While seemingly benign, this difference is of great importance in the case of anarchism. As Graeber puts it, anarchism is not the invention of a group of nineteenth-century European theorists (eg, Kropotkin, Bakunin, and Prodhoun, all of whom are cited repeatedly throughout this book); neither did these theorists claim to invent anarchism, but rather to describe what they saw in people around them. To them, says Graeber, anarchism was “a kind of moral faith, a rejection of all forms of structural violence, inequality, or domination (anarchism literally means ‘without rulers’), and a belief that humans would be perfectly capable of getting on without them. In this sense, there have always been anarchists, and presumably, always will be” (p. 105).

A few authors in Contemporary Anarchist Studies do reaffirm this sentiment: in his admonition against the creation of “anarchist studies” departments, Shukaitis notes the tendency inherent in this line of thinking to understand anarchism as a word, a socio-political identity, rather than as an ethic or set of practices that could go by other names. The latter perspective, he claims, reveals “a much richer and more global tradition of social and political thought and organization that while not raising a black flag in the air is very useful for expanding the scope of human possibilities in a libratory direction” (p. 170). Conceiving of anarchism as a natural, rather than affected, tendency opens up the potential for much greater affinities across cultural, geographic, and historical lines.

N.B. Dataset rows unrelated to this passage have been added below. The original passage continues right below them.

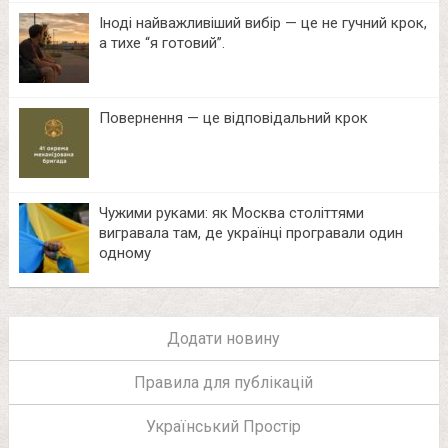
Іноді найважливіший вибір — це не гучний крок,
а тихе “я готовий”.
Повернення — це відповідальний крок
Чужими руками: як Москва століттями
вигравала там, де українці програвали один
одному
Додати новину
Правила для публікацій
Український Простір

Some scholars included in this book utilize the broader conception of anarchism described by Graeber and Shukaitis. During his time as a participant in the anti-corporate globalization movement in Barcelona, Jeffrey S. Juris observed a proliferation of anarchist ideas and practices; yet when he asked activists to describe their political identities, most avoided adopting a specific label and instead chose to borrow from various contemporary and historical perspectives, only one of which is anarchism. Juris sees this flexibility and inclusiveness as a major strength of these types of movements. In her section on combating gender violence (mentioned above), Emily Gaarder also points out that though restorative justice is in line with anarchist principles, the two are not explicitly associated and many of its practitioners would not identify as anarchists. Caroline K. Kaltefleiter inverts this process by reclaiming the Riot Grrl movement, arguing that what mainstream society came to represent as simply a music and fashion style was based on an anarchist politics. Through her discussion of girl zines and street activism, Kalrefleiter explains how Riot Grrl was—and still is—“a fluid sphere of resistance, source of empowerment, and viable agency for social change” (p. 226).

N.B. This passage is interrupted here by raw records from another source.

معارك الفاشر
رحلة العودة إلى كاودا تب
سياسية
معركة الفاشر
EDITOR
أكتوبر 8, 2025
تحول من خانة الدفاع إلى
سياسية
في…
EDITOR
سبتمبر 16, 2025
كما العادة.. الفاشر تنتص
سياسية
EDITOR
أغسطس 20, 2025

Still, these examples are all drawn from a relatively narrow range of cultures. Graeber, on the other hand, mentions his doctoral research in rural Madagascar where villages were largely self-governed and made decisions by consensus, two practices lauded by anarchist groups around the world. Nowhere else in the book are anarchism’s myriad debts to indigenous practices mentioned, which points to the more general issue of what perspectives are and are not included. Men’s voices dominate, both as authors and editors, a shortcoming all too common in anarchist groups and projects. The introduction does acknowledge this imbalance, but there is little discussion of why or how to address it.

Though the relationship between anarchism and the university can be tenuous, Contemporary Anarchist Studies makes compelling arguments—both theoretical and practical—for ways radical academics can use their privileged positions to further social movements without sacrificing their political ideals. This book itself is a compelling example: the editors worked as a collective and made decisions by consensus, a process that, in their words, “mirrors anarchism itself” (p. 6). That the end result was published by Routledge, a respected academic press, is proof that anarchism is alive and growing in the academy.